I want to divide the general function $$ f(x) = \sum_{i = 0}^{n} a_i x^i $$ by $(x - x_0)$.
Is my result correct? $$ f(x) = (x - x_0) \left(\sum_{i = 1}^n \sum_{j = i}^n (a_j x_0^{i - 1} x^{i - 1}) + \frac{\sum_{k = 0}^n \sum_{l = k}^n (a_k x_0^{l - k})}{x - x_0}\right) $$
Not really.

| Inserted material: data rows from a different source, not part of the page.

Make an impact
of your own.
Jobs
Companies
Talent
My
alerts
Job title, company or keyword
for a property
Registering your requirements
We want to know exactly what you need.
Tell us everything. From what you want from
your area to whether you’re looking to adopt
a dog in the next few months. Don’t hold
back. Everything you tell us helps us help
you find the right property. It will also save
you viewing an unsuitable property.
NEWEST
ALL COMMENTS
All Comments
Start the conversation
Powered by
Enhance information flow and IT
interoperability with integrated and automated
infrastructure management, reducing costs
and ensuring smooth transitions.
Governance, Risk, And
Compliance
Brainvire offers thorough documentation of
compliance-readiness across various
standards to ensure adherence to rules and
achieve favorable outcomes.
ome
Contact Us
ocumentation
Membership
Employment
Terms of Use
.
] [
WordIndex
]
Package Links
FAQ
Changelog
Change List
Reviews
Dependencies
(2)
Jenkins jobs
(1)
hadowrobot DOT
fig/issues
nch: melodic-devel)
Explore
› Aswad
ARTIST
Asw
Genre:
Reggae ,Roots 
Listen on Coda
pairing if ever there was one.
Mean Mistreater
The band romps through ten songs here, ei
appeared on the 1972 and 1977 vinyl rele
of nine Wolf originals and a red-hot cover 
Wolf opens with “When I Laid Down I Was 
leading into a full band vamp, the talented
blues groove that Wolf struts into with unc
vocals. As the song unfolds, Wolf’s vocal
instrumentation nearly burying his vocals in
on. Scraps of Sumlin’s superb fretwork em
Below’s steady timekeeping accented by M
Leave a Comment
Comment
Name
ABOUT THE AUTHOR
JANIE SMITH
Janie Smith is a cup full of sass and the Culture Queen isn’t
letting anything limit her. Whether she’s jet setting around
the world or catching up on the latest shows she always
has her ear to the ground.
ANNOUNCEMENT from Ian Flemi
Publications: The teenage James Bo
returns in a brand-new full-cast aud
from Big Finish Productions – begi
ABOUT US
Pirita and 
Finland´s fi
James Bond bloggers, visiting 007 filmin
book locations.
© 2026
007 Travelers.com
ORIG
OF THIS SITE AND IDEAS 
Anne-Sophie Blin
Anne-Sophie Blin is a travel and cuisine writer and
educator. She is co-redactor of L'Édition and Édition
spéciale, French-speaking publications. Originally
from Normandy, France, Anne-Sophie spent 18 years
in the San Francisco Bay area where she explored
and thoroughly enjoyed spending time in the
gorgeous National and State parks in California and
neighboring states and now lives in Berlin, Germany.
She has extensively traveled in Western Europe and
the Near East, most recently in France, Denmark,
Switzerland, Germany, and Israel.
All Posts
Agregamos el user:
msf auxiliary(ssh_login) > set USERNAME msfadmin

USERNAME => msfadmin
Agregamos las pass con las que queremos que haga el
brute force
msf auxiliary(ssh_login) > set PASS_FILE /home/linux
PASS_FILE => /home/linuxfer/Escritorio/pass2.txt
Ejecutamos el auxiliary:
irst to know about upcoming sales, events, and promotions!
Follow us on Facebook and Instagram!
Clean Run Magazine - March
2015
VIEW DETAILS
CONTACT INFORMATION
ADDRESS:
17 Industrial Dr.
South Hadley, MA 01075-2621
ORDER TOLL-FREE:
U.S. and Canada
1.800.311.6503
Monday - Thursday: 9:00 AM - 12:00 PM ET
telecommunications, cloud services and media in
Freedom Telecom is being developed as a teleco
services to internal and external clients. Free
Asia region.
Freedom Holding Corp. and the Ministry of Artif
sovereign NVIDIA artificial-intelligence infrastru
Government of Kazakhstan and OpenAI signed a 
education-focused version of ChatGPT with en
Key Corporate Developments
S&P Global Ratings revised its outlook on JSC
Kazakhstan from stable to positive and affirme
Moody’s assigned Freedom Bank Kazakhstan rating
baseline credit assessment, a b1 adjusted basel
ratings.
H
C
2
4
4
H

Theory says that there exists some polynomials $P$ and $Q$ such that $\forall x, f(x)=P(x)(x-x_0)+Q(x)$ with $\deg Q < 1$, that is to say $Q=c \in \mathbb R$.
Plugging $x=x_0$ in the previous equality yields $c=f(x_0)=\sum_{i = 0}^{n} a_i x_0^i$.
Hence $\forall x, f(x)-f(x_0)=P(x)(x-x_0)$, which may be rewritten as $$\forall x, \sum_{i=0}^n a_i (x^i-x_0^i)=P(x)(x-x_0)$$
Using this identity yields $$\forall x, (x-x_0)\sum_{i=1}^n \sum_{k=0}^{i-1} a_i x_0^{i-1-k} x^k = P(x)(x-x_0) $$
Hence $P(x)=\sum_{i=1}^n \sum_{k=0}^{i-1} a_i x_0^{i-1-k} x^k$ and $Q(x)=\sum_{i=0}^n a_i x_0^i$, that is to say $$f(x) = (x-x_0) \left(\sum_{i=1}^n \sum_{k=0}^{i-1} a_i x_0^{i-1-k} x^k + \frac{\sum_{i=0}^n a_i x_0^i}{x-x_0} \right) $$